Whilst I have tried to reassure my own children, including my youngest daughter who was saved by the NHS after contracting a virus as a newborn, that everything would be OK during this pandemic, I haven’t been able to say until recently when things would be returning to some normality. 

It has been hard enough for us as adults to accept the unknown outcome of the Coronavirus situation let alone the impact on children and young people who often look up to us for direction and reassurance. 

Whilst we have all experienced this pandemic in tandem, the impact on young people’s mental health will be varied, some may have experienced isolation, anxiety and a lack of exercise and social interaction. Some children may have thrived having ‘quality time’ at home or most, I suspect, will have struggled with the ongoing lack of ‘normal’ routine, missed friends and free play. It also depends on home situations that the children are brought up in, some may have been experiencing trauma and a wide array of circumstances. 
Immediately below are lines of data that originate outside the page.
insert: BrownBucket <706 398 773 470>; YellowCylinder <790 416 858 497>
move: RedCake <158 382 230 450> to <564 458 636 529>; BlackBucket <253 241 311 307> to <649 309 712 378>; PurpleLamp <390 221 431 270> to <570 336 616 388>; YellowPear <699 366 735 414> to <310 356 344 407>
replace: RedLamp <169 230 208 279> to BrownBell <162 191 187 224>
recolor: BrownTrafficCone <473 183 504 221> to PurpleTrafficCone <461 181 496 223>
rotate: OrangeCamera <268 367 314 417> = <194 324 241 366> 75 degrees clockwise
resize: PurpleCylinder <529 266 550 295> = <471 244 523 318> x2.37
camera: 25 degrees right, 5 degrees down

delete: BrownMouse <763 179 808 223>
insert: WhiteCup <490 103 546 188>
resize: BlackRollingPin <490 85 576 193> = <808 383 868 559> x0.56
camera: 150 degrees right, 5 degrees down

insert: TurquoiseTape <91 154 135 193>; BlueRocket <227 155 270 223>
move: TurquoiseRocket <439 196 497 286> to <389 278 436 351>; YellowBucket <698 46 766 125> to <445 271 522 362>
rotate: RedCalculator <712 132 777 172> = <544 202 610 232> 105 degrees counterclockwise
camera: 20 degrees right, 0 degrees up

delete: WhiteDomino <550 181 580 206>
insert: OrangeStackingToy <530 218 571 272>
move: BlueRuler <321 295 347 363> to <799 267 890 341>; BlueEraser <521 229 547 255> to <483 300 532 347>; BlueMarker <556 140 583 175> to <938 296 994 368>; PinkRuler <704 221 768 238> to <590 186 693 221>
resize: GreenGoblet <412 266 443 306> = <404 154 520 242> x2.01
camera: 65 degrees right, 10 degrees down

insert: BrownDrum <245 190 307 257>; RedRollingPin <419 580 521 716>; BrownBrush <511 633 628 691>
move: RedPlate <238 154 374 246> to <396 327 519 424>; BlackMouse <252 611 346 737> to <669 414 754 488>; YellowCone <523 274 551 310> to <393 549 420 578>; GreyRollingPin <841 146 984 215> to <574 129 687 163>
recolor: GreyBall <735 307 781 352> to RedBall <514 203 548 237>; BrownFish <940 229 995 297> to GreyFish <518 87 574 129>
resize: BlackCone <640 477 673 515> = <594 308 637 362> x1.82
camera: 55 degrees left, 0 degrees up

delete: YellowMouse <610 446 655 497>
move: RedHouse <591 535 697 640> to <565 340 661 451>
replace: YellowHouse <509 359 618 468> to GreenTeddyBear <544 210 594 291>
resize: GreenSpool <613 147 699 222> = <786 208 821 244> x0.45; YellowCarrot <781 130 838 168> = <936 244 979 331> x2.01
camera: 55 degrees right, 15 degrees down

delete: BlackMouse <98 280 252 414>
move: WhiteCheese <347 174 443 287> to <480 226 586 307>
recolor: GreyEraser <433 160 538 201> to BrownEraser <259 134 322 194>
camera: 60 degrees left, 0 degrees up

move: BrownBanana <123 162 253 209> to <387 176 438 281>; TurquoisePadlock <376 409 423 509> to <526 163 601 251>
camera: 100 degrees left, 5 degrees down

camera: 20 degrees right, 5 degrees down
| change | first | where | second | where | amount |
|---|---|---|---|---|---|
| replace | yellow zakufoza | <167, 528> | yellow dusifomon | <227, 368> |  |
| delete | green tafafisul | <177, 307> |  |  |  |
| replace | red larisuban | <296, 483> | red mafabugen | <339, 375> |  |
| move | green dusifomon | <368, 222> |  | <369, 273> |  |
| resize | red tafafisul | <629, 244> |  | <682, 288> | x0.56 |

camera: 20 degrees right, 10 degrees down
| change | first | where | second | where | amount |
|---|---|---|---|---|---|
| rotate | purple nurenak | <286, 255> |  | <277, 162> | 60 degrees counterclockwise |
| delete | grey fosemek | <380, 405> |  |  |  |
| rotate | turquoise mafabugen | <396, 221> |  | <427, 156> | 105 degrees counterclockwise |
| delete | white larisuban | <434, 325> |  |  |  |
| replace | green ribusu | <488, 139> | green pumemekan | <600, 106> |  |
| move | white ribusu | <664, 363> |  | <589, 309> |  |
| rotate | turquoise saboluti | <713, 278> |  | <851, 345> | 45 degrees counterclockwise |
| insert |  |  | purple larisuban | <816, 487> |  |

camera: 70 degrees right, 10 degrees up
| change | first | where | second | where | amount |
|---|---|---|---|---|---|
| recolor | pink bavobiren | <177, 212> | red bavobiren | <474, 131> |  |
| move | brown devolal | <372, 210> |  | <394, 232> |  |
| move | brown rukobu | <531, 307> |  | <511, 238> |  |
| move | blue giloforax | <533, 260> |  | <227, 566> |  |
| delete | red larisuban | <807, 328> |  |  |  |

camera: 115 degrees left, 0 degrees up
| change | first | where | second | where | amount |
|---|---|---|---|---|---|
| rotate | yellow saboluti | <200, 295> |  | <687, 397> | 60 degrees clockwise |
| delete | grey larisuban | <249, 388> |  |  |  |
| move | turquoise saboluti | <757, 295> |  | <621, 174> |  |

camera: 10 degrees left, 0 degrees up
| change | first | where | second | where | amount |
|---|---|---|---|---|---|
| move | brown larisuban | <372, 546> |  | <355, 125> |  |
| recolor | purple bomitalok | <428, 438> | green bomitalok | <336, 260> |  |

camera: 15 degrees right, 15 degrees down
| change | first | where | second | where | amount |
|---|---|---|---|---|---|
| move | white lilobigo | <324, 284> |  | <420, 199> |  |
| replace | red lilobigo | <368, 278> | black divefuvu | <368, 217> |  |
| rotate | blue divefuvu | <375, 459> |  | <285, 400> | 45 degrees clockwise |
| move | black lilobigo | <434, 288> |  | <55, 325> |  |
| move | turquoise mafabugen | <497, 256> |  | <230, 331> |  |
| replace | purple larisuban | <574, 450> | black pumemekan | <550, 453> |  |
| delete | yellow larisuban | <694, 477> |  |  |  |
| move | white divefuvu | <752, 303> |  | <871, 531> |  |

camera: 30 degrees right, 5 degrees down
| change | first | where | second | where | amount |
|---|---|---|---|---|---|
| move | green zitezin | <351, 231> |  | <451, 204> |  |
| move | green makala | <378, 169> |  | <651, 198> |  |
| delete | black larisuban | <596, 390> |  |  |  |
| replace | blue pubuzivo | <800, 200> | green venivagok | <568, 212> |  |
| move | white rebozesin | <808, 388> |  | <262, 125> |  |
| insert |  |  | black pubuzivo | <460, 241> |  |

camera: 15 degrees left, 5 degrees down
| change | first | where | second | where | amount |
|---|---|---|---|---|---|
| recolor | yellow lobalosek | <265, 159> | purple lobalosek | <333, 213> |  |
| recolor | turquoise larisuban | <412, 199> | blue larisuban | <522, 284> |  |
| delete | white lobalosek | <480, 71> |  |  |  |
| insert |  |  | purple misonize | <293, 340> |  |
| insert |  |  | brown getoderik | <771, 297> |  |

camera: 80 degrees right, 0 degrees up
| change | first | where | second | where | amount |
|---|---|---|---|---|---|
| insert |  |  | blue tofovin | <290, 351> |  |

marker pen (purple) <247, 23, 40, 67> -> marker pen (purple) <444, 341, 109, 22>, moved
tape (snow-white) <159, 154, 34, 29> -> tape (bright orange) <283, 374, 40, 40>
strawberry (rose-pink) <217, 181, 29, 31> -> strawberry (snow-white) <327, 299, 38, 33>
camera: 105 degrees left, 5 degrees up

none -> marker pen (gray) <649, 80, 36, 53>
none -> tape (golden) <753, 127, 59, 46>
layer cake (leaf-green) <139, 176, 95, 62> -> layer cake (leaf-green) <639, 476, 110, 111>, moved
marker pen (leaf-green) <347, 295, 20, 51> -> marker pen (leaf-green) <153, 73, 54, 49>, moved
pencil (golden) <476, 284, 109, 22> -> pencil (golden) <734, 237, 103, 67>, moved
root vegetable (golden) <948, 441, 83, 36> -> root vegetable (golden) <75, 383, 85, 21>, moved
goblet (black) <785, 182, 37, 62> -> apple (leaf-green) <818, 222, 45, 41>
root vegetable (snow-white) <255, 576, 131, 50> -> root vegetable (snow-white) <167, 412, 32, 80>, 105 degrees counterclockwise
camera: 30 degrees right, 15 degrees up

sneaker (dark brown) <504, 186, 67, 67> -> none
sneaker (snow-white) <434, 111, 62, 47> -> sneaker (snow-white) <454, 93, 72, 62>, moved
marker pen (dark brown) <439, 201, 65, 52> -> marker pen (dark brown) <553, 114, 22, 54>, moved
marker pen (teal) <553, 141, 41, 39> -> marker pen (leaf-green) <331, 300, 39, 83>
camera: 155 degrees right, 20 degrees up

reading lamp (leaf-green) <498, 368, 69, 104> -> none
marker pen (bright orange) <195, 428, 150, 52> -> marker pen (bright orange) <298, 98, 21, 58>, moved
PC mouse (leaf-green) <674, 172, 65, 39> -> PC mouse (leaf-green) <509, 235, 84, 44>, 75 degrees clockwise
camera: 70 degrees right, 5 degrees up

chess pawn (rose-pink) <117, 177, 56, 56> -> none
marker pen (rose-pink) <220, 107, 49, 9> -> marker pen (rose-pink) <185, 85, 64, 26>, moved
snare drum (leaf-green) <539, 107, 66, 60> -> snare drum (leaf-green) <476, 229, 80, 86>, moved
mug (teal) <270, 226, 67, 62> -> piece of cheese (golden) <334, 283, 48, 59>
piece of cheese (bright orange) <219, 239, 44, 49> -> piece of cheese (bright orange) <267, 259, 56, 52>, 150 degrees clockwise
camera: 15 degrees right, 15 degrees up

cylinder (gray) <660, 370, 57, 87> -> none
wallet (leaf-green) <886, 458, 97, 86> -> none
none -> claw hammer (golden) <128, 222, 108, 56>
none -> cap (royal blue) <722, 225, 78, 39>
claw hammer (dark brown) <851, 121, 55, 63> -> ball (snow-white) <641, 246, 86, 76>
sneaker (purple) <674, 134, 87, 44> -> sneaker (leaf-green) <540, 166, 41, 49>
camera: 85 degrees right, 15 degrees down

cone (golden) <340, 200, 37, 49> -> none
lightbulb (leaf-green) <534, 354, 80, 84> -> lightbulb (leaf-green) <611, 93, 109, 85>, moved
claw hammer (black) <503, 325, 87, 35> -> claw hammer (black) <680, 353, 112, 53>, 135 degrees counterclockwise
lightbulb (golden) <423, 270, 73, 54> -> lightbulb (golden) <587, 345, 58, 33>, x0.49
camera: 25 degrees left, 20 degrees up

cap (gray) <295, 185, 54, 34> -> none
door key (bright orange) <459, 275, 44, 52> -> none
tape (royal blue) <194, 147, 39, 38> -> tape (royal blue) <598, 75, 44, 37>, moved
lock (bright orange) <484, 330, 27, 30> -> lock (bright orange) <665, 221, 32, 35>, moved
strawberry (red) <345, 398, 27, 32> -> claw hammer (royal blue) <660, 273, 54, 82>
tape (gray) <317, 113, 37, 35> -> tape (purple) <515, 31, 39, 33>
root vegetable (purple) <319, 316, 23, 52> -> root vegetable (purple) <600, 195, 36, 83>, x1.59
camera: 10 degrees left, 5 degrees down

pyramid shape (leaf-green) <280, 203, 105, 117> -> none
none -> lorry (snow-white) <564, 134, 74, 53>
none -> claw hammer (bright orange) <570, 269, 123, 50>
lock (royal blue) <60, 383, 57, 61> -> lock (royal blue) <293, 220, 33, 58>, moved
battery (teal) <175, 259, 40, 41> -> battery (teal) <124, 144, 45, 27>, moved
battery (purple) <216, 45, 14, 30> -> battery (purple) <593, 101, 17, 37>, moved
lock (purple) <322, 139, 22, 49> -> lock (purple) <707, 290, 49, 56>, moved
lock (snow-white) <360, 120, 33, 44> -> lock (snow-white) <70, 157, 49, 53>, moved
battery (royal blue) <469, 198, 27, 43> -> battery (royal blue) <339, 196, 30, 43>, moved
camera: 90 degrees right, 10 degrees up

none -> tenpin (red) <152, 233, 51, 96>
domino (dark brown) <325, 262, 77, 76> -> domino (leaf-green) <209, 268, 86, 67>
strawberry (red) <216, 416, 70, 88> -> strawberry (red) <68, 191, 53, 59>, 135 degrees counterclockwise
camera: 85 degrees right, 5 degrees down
The impact on my own daughters’ mental health, who share the same home lives, has also been varied, with one child verbally expressing anxiety about missing school and the pending return that lays before her whilst the other has had waves of anger. 

That said, we’re some of the lucky ones as my children’s school have been extremely supportive, I have also been able to use my background in dance and performing arts to stay connected with the kids and ‘dance out’ what their feeling as a form of therapy and my mum is a visual artist so she has led regular Zoom workshops for young people to stay connected to their friends and family whilst being at home. 

Young people from all walks of life are returning to school with trepidation and lots of parents, like me, will also be worried about the unknown of this “new normal.” I can’t imagine the impact on teacher’s as well who we will turn to to guide us through this first term whilst themselves dealing with changing guidelines and their own personal circumstances.

Schools and learning institutions, like medical professionals, may not be able to guarantee us that our children “will be ok,” I am confident that the new school year will give my children the best chance possible to cope with their mental health during these changing times.